A MULHER COM AS FRUTAS

“Alguma coisa intranqüila estava sucedendo.

Então ela viu: o cego mascava chicles...

Um homem cego mascava chicles.”

(Amor, Clarice Lispector)

Abriu os olhos, depois de uma noite mal dormida, e sua vontade era a de ficar deitada para sempre. “Essas vontades que nos dão de vez em quando”, diria ela quando encontrasse pessoas amigas. Mas era necessário levantar-se. Então pulou da cama como alguém que estivesse muitíssimo atrasada, ligeira nos gestos, ligeira no andar, ligeira no pensar. Maria Clara era o seu nome. Vivia sozinha. “É tão bom morar sozinha!”, dizia quando indagada pelos outros, pelos curiosos que nunca a deixavam ser sem responder perguntas. Maria Clara estudava, trabalhava, lia muito, lia tudo o que encontrasse pela frente, inclusive bulas de remédio. A seção de encontros nos Classificados a divertia tanto! Deitada no sofá da sala, jornal aberto, xícara de café ao lado, ainda de pijama, pernas para o alto, risadas soltas. Era assim que os domingos começavam. Depois o telefone tocava e nenhuma surpresa em seu rosto ao dizer “Alô, Maria Clara falando”. Bia ligava sempre, todo santo domingo, pela manhã. Clarinha, como era chamada carinhosamente, contava dos classificados, da semana cansativa na loja de eletrodomésticos, dos recursos que lançara mão para esquecer o namorado. Horas e horas ao telefone.

Estava atrasada. Pegou a bolsa em cima da mesa – olhos sonolentos e mente desperta – e fechou a porta atrás de si. O ponto de ônibus ficava numa rua depois da sua. Àquela hora, não se viam tantas pessoas nas ruas. Certa sombra se insinuava entre casas e prédios, quando muito um gato que voltava dos namoros noturnos. Caminhou com os passos de todos os dias, a cabeça baixa, os livros nas mãos, um sapato que começava a apertar o pé. Voltar seria um desastre e continuar... Suplício. “Sapato novo, sabe como é!”, explicaria mais tarde, ao olhar repreensivo da gerente tão bem arrumada e perfumada. Algumas pessoas no ponto do ônibus desejaram-lhe um “Bom Dia”. Com raras exceções, eram as mesmas caras, todas as manhãs. Mas, um minuto apenas de preguiça, e o desencontro aconteceria. E Maria Clara dava-se conta da ausência do homem gordo e sério. “Será que perdeu a hora ou já se foi?” Os demais estavam lá. “Uma novata, vejam só!”, pensou ao ver a mulher alta com cara de esfinge. “Que mistério têm os olhos dela!”

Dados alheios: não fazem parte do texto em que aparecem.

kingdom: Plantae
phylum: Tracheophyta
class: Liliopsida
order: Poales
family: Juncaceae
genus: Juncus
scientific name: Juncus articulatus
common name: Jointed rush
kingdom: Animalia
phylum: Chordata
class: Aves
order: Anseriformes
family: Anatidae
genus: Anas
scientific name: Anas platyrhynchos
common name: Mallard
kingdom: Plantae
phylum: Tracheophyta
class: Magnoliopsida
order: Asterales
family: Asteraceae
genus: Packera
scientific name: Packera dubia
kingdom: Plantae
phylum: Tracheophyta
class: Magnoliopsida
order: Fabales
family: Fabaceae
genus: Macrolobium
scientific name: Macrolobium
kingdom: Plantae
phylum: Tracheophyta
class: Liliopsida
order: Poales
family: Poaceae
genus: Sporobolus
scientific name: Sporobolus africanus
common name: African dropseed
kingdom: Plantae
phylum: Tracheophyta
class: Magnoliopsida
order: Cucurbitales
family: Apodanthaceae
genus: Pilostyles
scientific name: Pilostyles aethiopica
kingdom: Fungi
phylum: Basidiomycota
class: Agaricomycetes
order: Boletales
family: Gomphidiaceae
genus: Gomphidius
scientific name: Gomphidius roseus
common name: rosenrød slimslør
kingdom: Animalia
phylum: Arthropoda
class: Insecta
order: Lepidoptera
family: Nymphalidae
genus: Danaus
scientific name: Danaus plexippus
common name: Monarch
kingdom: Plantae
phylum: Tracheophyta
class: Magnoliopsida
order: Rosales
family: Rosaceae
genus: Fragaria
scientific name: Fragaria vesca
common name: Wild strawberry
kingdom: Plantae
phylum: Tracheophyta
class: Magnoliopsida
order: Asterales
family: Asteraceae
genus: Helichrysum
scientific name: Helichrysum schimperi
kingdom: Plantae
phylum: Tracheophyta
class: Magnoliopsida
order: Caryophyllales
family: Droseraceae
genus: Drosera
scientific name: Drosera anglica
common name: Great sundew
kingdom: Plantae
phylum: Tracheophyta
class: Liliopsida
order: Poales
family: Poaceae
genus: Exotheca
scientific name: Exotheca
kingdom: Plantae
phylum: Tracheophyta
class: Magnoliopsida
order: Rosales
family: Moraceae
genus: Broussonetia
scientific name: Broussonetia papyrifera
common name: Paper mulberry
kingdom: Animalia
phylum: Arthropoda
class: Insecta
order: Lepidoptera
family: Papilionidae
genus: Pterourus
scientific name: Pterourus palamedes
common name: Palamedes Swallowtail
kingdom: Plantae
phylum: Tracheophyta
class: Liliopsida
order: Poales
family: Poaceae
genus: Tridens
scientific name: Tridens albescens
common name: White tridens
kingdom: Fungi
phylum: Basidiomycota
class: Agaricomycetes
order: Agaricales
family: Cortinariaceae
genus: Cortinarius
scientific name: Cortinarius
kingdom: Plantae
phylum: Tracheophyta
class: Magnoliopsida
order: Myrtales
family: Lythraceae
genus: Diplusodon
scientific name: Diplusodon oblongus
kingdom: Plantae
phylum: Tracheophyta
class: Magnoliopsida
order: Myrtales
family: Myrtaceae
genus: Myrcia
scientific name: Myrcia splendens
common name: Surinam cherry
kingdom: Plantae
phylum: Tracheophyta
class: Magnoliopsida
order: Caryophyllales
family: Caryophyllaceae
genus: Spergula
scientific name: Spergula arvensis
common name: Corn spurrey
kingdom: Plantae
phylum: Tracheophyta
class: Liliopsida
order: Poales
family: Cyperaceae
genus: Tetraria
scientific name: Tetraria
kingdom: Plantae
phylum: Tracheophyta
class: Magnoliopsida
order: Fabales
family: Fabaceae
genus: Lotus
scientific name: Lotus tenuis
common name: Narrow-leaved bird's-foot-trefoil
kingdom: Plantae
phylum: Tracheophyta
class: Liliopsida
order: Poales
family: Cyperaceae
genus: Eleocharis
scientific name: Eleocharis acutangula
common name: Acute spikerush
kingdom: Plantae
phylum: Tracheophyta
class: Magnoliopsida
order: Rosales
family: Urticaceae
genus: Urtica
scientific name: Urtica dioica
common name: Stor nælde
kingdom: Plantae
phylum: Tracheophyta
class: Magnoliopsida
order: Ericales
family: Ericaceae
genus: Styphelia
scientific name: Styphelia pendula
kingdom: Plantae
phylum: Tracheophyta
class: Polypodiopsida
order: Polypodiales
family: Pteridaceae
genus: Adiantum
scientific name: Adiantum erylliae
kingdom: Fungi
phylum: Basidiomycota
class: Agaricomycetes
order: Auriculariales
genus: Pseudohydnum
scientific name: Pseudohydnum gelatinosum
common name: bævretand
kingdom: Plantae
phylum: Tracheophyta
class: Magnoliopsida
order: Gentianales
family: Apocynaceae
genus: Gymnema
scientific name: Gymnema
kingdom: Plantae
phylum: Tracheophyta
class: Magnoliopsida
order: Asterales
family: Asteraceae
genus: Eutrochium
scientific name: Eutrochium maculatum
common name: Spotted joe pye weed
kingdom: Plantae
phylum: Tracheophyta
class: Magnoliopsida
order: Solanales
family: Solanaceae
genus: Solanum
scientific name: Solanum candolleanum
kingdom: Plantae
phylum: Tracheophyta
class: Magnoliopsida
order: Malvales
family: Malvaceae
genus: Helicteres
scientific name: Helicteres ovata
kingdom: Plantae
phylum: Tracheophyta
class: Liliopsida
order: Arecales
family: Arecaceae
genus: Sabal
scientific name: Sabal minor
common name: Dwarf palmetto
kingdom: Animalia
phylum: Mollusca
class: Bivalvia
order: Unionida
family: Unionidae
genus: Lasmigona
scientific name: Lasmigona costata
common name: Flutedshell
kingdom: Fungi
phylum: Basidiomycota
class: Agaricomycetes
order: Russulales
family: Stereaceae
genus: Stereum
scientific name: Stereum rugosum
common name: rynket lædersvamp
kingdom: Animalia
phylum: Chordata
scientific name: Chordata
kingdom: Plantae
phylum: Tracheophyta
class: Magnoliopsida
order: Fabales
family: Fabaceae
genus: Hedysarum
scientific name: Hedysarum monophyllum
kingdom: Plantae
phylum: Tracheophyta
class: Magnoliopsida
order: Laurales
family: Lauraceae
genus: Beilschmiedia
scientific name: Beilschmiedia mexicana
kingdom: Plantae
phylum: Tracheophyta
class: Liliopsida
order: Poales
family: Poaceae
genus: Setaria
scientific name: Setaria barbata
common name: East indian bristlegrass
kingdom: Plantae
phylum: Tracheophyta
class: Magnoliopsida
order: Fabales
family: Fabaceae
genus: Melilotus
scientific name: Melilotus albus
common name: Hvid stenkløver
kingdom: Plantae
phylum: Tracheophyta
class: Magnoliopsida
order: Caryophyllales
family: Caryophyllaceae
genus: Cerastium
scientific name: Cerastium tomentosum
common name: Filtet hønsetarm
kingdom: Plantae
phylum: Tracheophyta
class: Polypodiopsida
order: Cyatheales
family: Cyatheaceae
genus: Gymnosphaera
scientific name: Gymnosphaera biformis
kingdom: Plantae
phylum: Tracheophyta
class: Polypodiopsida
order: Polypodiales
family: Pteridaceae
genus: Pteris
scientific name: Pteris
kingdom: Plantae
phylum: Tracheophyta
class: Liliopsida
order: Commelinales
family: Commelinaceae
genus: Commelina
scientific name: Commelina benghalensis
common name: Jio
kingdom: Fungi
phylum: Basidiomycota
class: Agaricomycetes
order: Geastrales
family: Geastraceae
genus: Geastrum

A mulher misteriosa tomou o mesmo ônibus que Maria Clara. Como todos os dias, não havia lugar vago para sentar e ela dirigiu-se para a porta de saída. A mulher misteriosa ficou na entrada e encontrou quem, gentilmente, segurasse seus pertences. Já Maria Clara e uma mulher com uma sacola de frutas não tiveram a mesma sorte. Ambas ficaram de pé. E cada brecada do ônibus, as chacoalhava com violência. A sacola era transparente e lá dentro viam-se laranjas e maçãs. Maria Clara olhava a mulher com atenção e sensibilizava-se pela transparência do embrulho. A mulher com as frutas também era misteriosa: rosto de pedra tão bem construído que nenhuma fresta fora aberta para fazer o vento passar. “Duas mulheres misteriosas num mesmo dia?” De sobrancelhas franzidas, Maria Clara a observava. Esta, em cima de sua estrutura alta, magra, branca e que se viam indícios mínimos de envelhecimento, cristalizara o olhar a sua frente. Ao seguir esse olhar, Maria Clara deu-se com um homem de óculos escuros. Estava sentado. E fitava a mulher do rosto de pedra. “Será que se conhecem?” O homem mascava chicletes e a mulher do rosto de pedra estava hipnotizada pelos movimentos da boca dele. O homem parecia rir. Tal visão perturbou a mulher misteriosa, e perturbou também Maria Clara. Elas agora o olhavam e foi num mesmo momento que compreenderam: o homem de óculos escuros era cego. A bengala meio escondida atrás da perna esquerda. O espanto da mulher foi tanto que esta levou a mão à boca, enquanto o ônibus freava bruscamente.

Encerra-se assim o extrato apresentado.